<<<<
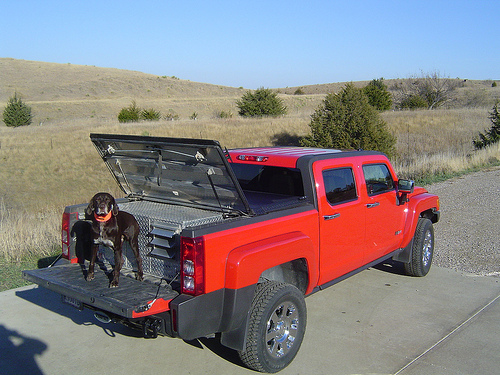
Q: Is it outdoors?
A: Yes, it is outdoors.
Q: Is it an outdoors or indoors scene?
A: It is outdoors.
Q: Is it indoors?
A: No, it is outdoors.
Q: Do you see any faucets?
A: No, there are no faucets.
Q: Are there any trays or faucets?
A: No, there are no faucets or trays.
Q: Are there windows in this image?
A: Yes, there is a window.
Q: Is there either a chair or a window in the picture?
A: Yes, there is a window.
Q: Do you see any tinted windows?
A: Yes, there is a tinted window.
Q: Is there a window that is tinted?
A: Yes, there is a window that is tinted.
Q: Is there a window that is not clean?
A: Yes, there is a tinted window.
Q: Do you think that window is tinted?
A: Yes, the window is tinted.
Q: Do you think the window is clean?
A: No, the window is tinted.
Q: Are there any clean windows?
A: No, there is a window but it is tinted.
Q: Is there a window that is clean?
A: No, there is a window but it is tinted.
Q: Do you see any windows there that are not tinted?
A: No, there is a window but it is tinted.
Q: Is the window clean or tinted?
A: The window is tinted.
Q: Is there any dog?
A: Yes, there is a dog.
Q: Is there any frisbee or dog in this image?
A: Yes, there is a dog.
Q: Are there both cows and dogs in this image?
A: No, there is a dog but no cows.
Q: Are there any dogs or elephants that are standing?
A: Yes, the dog is standing.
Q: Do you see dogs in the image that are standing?
A: Yes, there is a dog that is standing.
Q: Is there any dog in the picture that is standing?
A: Yes, there is a dog that is standing.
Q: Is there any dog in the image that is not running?
A: Yes, there is a dog that is standing.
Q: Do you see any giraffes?
A: No, there are no giraffes.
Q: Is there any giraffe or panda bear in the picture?
A: No, there are no giraffes or panda bears.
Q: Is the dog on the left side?
A: Yes, the dog is on the left of the image.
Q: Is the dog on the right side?
A: No, the dog is on the left of the image.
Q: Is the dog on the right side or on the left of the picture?
A: The dog is on the left of the image.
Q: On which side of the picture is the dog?
A: The dog is on the left of the image.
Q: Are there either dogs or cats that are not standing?
A: No, there is a dog but it is standing.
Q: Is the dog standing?
A: Yes, the dog is standing.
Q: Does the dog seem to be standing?
A: Yes, the dog is standing.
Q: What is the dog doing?
A: The dog is standing.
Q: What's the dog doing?
A: The dog is standing.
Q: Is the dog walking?
A: No, the dog is standing.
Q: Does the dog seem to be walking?
A: No, the dog is standing.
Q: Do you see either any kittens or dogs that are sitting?
A: No, there is a dog but it is standing.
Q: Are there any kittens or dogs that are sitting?
A: No, there is a dog but it is standing.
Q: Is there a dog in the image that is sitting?
A: No, there is a dog but it is standing.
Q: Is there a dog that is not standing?
A: No, there is a dog but it is standing.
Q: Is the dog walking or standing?
A: The dog is standing.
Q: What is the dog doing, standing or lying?
A: The dog is standing.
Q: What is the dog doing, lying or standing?
A: The dog is standing.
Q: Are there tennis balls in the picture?
A: No, there are no tennis balls.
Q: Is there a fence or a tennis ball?
A: No, there are no tennis balls or fences.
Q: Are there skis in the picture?
A: No, there are no skis.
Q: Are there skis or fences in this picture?
A: No, there are no skis or fences.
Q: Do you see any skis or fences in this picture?
A: No, there are no skis or fences.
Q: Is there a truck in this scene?
A: Yes, there is a truck.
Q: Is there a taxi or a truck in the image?
A: Yes, there is a truck.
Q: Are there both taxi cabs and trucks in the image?
A: No, there is a truck but no taxis.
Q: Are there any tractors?
A: No, there are no tractors.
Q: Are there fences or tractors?
A: No, there are no tractors or fences.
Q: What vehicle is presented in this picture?
A: The vehicle is a truck.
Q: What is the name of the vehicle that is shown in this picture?
A: The vehicle is a truck.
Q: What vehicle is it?
A: The vehicle is a truck.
>>>>
:: The exercise ::
Copy out every item above word for word, leaving out the pictures.

:: Response to this exercise ::
Q: Is it outdoors?
A: Yes, it is outdoors.
Q: Is it an outdoors or indoors scene?
A: It is outdoors.
Q: Is it indoors?
A: No, it is outdoors.
Q: Do you see any faucets?
A: No, there are no faucets.
Q: Are there any trays or faucets?
A: No, there are no faucets or trays.
Q: Are there windows in this image?
A: Yes, there is a window.
Q: Is there either a chair or a window in the picture?
A: Yes, there is a window.
Q: Do you see any tinted windows?
A: Yes, there is a tinted window.
Q: Is there a window that is tinted?
A: Yes, there is a window that is tinted.
Q: Is there a window that is not clean?
A: Yes, there is a tinted window.
Q: Do you think that window is tinted?
A: Yes, the window is tinted.
Q: Do you think the window is clean?
A: No, the window is tinted.
Q: Are there any clean windows?
A: No, there is a window but it is tinted.
Q: Is there a window that is clean?
A: No, there is a window but it is tinted.
Q: Do you see any windows there that are not tinted?
A: No, there is a window but it is tinted.
Q: Is the window clean or tinted?
A: The window is tinted.
Q: Is there any dog?
A: Yes, there is a dog.
Q: Is there any frisbee or dog in this image?
A: Yes, there is a dog.
Q: Are there both cows and dogs in this image?
A: No, there is a dog but no cows.
Q: Are there any dogs or elephants that are standing?
A: Yes, the dog is standing.
Q: Do you see dogs in the image that are standing?
A: Yes, there is a dog that is standing.
Q: Is there any dog in the picture that is standing?
A: Yes, there is a dog that is standing.
Q: Is there any dog in the image that is not running?
A: Yes, there is a dog that is standing.
Q: Do you see any giraffes?
A: No, there are no giraffes.
Q: Is there any giraffe or panda bear in the picture?
A: No, there are no giraffes or panda bears.
Q: Is the dog on the left side?
A: Yes, the dog is on the left of the image.
Q: Is the dog on the right side?
A: No, the dog is on the left of the image.
Q: Is the dog on the right side or on the left of the picture?
A: The dog is on the left of the image.
Q: On which side of the picture is the dog?
A: The dog is on the left of the image.
Q: Are there either dogs or cats that are not standing?
A: No, there is a dog but it is standing.
Q: Is the dog standing?
A: Yes, the dog is standing.
Q: Does the dog seem to be standing?
A: Yes, the dog is standing.
Q: What is the dog doing?
A: The dog is standing.
Q: What's the dog doing?
A: The dog is standing.
Q: Is the dog walking?
A: No, the dog is standing.
Q: Does the dog seem to be walking?
A: No, the dog is standing.
Q: Do you see either any kittens or dogs that are sitting?
A: No, there is a dog but it is standing.
Q: Are there any kittens or dogs that are sitting?
A: No, there is a dog but it is standing.
Q: Is there a dog in the image that is sitting?
A: No, there is a dog but it is standing.
Q: Is there a dog that is not standing?
A: No, there is a dog but it is standing.
Q: Is the dog walking or standing?
A: The dog is standing.
Q: What is the dog doing, standing or lying?
A: The dog is standing.
Q: What is the dog doing, lying or standing?
A: The dog is standing.
Q: Are there tennis balls in the picture?
A: No, there are no tennis balls.
Q: Is there a fence or a tennis ball?
A: No, there are no tennis balls or fences.
Q: Are there skis in the picture?
A: No, there are no skis.
Q: Are there skis or fences in this picture?
A: No, there are no skis or fences.
Q: Do you see any skis or fences in this picture?
A: No, there are no skis or fences.
Q: Is there a truck in this scene?
A: Yes, there is a truck.
Q: Is there a taxi or a truck in the image?
A: Yes, there is a truck.
Q: Are there both taxi cabs and trucks in the image?
A: No, there is a truck but no taxis.
Q: Are there any tractors?
A: No, there are no tractors.
Q: Are there fences or tractors?
A: No, there are no tractors or fences.
Q: What vehicle is presented in this picture?
A: The vehicle is a truck.
Q: What is the name of the vehicle that is shown in this picture?
A: The vehicle is a truck.
Q: What vehicle is it?
A: The vehicle is a truck.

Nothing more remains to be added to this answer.